**Testo in esame**
•••

Sovrappeso e vita sedentaria, secondo l’Organizzazione Mondiale della Sanità, aumentano il rischio di malattie cardiovascolari, ipertensione e diabete, osteoporosi, disturbi del metabolismo, depressione e ansia oltre che problemi all’apparato digerente. Tutti in palestra, quindi? Per mantenere un impegno come la palestra servono un tempo dedicato, una motivazione alta e costante e perseveranza, ed è difficile riuscirci con le nostre vite frenetiche.

Una soluzione ci sarebbe: incorporare l’attività fisica nella routine quotidiana, e la maniera migliore di farlo è di usare il tragitto casa-lavoro o casa-scuola per sgranchirsi le gambe a piedi o in bicicletta. Si riuscirebbero così a raggiungere i 150-300 minuti di attività moderata raccomandati dall’OMS (e si arriverebbe a scuola e al lavoro più freschi!).

Uno studio del 2021 sull’Obesity Review ha rilevato addirittura che l’assenza di piste ciclabili di qualità e l’obesità infantile sono correlate, e che laddove vengono fatti interventi che favoriscono la ciclabilità (non solo piste ciclabili ma interventi di moderazione di velocità e via dicendo), l’obesità infantile si riduce. Un esempio lampante di come il ridisegno delle città influisce sui comportamenti individuali e porta a benefici per tutti, anche in termini di salute. Altro che prova costume: con una città a misura di persona saremmo meno stressati, più in forma e molto probabilmente anche più felici.

La strada è per tutti: la campagna Carpi 30 e il diritto di tutti a muoversi (ma anche a bighellonare) in sicurezza

A Carpi la Fiab, insieme a molte altre associazioni operanti sul territorio, ha iniziato una campagna per chiedere l’abbassamento dei limiti di velocità in ambito urbano a 30 km/h, che è la norma consolidata in molte città europee. Le obiezioni non si sono fatte aspettare: un cittadino ci ha scritto che dovremmo smetterla (testuali parole) di “rompere le balle a chi con la mobilità ci lavora” perché “le strade sono piene di ostacoli umani, privi di qualsiasi motivazione per circolare”.

Sono affermazioni curiose. Per prima cosa, il cittadino dà per scontato che chi lavora usi solo l’auto per recarsi sul posto di lavoro. Non è così: una breve ricerca nella cronaca sulle vittime della violenza stradale a Carpi negli ultimi anni riporta di un operaio in bici travolto da un camionista nella rotonda tra Via dell’Industria e Via Guastalla mentre rientrava dal lavoro e di un quarantenne in bici investito sulle strisce pedonali di Via Cattani mentre andava a lavorare. Quindi c’è anche chi “con la mobilità ci lavora” ma in bici. Una sparuta minoranza? Se ci fossero meno rischi di essere investiti, probabilmente quella minoranza aumenterebbe di numero (considerato anche quel che costa oggi il carburante): proprio il limite dei 30 orari ridurrebbe di un quarto il rischio di incidenti, e della metà quello di ferimenti gravi.

•••

**Dati da esaminare**
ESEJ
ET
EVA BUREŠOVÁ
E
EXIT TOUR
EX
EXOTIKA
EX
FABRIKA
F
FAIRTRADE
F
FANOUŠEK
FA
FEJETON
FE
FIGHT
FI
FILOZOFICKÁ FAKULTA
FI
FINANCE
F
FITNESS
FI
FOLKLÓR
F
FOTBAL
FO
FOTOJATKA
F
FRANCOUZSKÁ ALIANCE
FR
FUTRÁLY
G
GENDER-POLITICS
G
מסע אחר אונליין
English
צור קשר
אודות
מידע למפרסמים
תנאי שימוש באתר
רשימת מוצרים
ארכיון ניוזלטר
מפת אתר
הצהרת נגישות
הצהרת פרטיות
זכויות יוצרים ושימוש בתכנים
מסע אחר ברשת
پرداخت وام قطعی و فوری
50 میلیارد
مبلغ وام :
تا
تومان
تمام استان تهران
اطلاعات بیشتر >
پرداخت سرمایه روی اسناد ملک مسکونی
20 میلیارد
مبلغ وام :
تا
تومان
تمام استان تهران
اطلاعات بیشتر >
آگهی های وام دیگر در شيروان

•••

**Obiettivo dell'esercizio**
Restituisci parola per parola il tratto del testo sulla mobilità in bicicletta che va da "Sovrappeso e vita" fino a "lavoro più freschi!).".

**Risultato dell'esercizio**
Sovrappeso e vita sedentaria, secondo l’Organizzazione Mondiale della Sanità, aumentano il rischio di malattie cardiovascolari, ipertensione e diabete, osteoporosi, disturbi del metabolismo, depressione e ansia oltre che problemi all’apparato digerente. Tutti in palestra, quindi? Per mantenere un impegno come la palestra servono un tempo dedicato, una motivazione alta e costante e perseveranza, ed è difficile riuscirci con le nostre vite frenetiche.

Una soluzione ci sarebbe: incorporare l’attività fisica nella routine quotidiana, e la maniera migliore di farlo è di usare il tragitto casa-lavoro o casa-scuola per sgranchirsi le gambe a piedi o in bicicletta. Si riuscirebbero così a raggiungere i 150-300 minuti di attività moderata raccomandati dall’OMS (e si arriverebbe a scuola e al lavoro più freschi!).